### TASK DATA ###
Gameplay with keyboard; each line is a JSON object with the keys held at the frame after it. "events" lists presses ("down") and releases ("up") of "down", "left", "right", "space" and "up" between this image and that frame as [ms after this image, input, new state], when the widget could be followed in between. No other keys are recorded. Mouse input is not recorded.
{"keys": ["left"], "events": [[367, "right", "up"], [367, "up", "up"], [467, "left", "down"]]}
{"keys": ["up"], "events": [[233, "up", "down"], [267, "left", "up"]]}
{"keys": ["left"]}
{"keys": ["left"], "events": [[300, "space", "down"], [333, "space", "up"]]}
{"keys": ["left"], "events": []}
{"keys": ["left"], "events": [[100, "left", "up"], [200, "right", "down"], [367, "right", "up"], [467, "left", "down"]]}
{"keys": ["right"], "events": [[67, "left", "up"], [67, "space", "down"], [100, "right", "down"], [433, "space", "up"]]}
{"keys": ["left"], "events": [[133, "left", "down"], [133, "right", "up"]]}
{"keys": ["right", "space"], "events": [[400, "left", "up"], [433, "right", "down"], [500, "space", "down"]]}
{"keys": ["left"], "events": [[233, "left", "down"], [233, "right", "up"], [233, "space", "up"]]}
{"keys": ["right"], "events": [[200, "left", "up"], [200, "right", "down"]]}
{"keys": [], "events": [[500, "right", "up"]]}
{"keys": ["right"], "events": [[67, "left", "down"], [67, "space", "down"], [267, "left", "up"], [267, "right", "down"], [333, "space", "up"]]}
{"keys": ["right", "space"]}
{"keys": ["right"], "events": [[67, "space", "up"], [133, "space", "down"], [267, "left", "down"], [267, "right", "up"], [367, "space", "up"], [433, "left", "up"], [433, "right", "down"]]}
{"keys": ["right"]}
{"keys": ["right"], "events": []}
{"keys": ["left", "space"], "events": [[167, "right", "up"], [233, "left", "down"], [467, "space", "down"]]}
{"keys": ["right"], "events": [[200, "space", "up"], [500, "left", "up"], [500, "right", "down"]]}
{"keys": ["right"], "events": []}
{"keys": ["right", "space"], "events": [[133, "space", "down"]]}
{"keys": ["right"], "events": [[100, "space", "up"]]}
###
#### [PROBLEM STATEMENT]
Down to the last character, restate every record.

#### [RESULT BELOW]
Gameplay with keyboard; each line is a JSON object with the keys held at the frame after it. "events" lists presses ("down") and releases ("up") of "down", "left", "right", "space" and "up" between this image and that frame as [ms after this image, input, new state], when the widget could be followed in between. No other keys are recorded. Mouse input is not recorded.
{"keys": ["left"], "events": [[367, "right", "up"], [367, "up", "up"], [467, "left", "down"]]}
{"keys": ["up"], "events": [[233, "up", "down"], [267, "left", "up"]]}
{"keys": ["left"]}
{"keys": ["left"], "events": [[300, "space", "down"], [333, "space", "up"]]}
{"keys": ["left"], "events": []}
{"keys": ["left"], "events": [[100, "left", "up"], [200, "right", "down"], [367, "right", "up"], [467, "left", "down"]]}
{"keys": ["right"], "events": [[67, "left", "up"], [67, "space", "down"], [100, "right", "down"], [433, "space", "up"]]}
{"keys": ["left"], "events": [[133, "left", "down"], [133, "right", "up"]]}
{"keys": ["right", "space"], "events": [[400, "left", "up"], [433, "right", "down"], [500, "space", "down"]]}
{"keys": ["left"], "events": [[233, "left", "down"], [233, "right", "up"], [233, "space", "up"]]}
{"keys": ["right"], "events": [[200, "left", "up"], [200, "right", "down"]]}
{"keys": [], "events": [[500, "right", "up"]]}
{"keys": ["right"], "events": [[67, "left", "down"], [67, "space", "down"], [267, "left", "up"], [267, "right", "down"], [333, "space", "up"]]}
{"keys": ["right", "space"]}
{"keys": ["right"], "events": [[67, "space", "up"], [133, "space", "down"], [267, "left", "down"], [267, "right", "up"], [367, "space", "up"], [433, "left", "up"], [433, "right", "down"]]}
{"keys": ["right"]}
{"keys": ["right"], "events": []}
{"keys": ["left", "space"], "events": [[167, "right", "up"], [233, "left", "down"], [467, "space", "down"]]}
{"keys": ["right"], "events": [[200, "space", "up"], [500, "left", "up"], [500, "right", "down"]]}
{"keys": ["right"], "events": []}
{"keys": ["right", "space"], "events": [[133, "space", "down"]]}
{"keys": ["right"], "events": [[100, "space", "up"]]}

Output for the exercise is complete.